(Beginning of Supplied records)

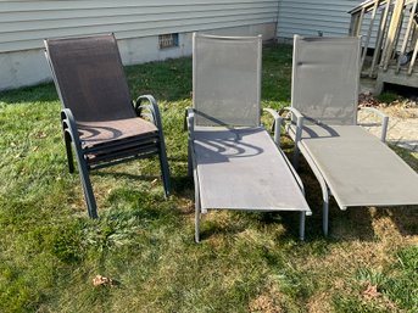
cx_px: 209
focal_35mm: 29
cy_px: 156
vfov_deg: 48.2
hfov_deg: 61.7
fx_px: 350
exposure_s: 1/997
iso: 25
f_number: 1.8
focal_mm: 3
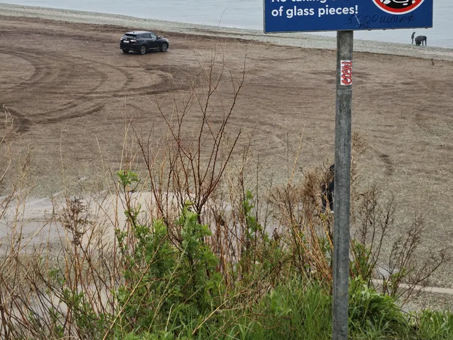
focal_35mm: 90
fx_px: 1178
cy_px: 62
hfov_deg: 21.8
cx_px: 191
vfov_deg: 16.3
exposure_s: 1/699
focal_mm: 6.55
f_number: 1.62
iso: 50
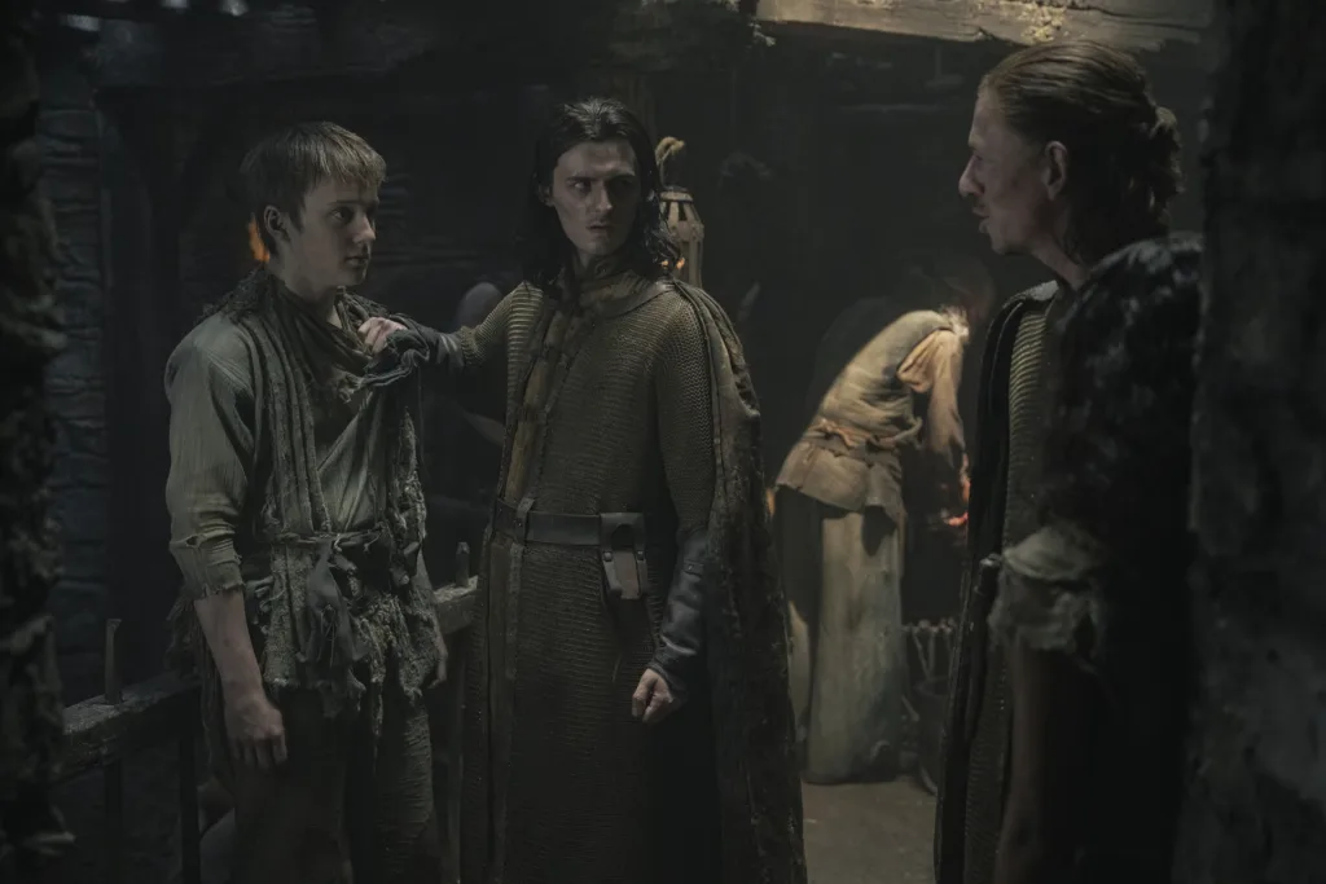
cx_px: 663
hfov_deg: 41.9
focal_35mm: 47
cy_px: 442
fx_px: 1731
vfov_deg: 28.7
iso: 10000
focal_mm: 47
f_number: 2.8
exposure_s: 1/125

(End of Supplied records)
(Beginning of Supplied records)

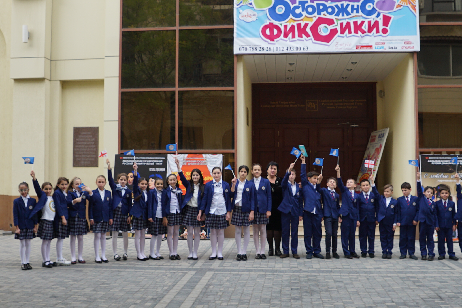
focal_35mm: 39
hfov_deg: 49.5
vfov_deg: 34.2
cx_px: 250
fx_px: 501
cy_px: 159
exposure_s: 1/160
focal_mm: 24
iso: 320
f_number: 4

(End of Supplied records)
(Beginning of Supplied records)

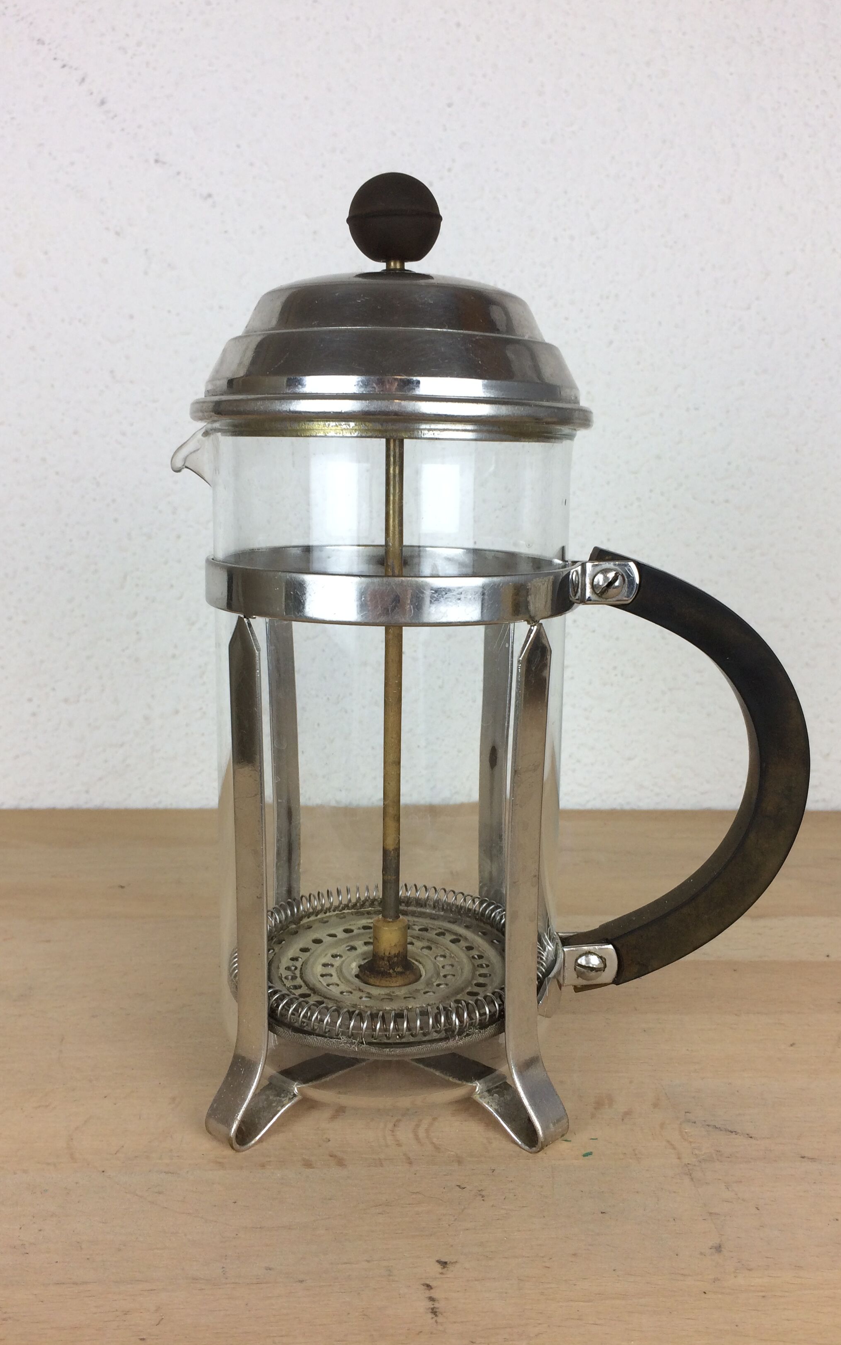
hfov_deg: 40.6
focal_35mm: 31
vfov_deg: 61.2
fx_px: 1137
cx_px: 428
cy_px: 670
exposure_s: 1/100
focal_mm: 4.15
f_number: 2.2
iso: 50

(End of Supplied records)

• [Directions] Above are entries with pictures among them. Write out exactly the lines from the one containing "focal_35mm: 90" through the one containing "exposure_s: 1/125", ends included, and leave those pictures out.

• [Result of the task]
focal_35mm: 90
fx_px: 1178
cy_px: 62
hfov_deg: 21.8
cx_px: 191
vfov_deg: 16.3
exposure_s: 1/699
focal_mm: 6.55
f_number: 1.62
iso: 50
cx_px: 663
hfov_deg: 41.9
focal_35mm: 47
cy_px: 442
fx_px: 1731
vfov_deg: 28.7
iso: 10000
focal_mm: 47
f_number: 2.8
exposure_s: 1/125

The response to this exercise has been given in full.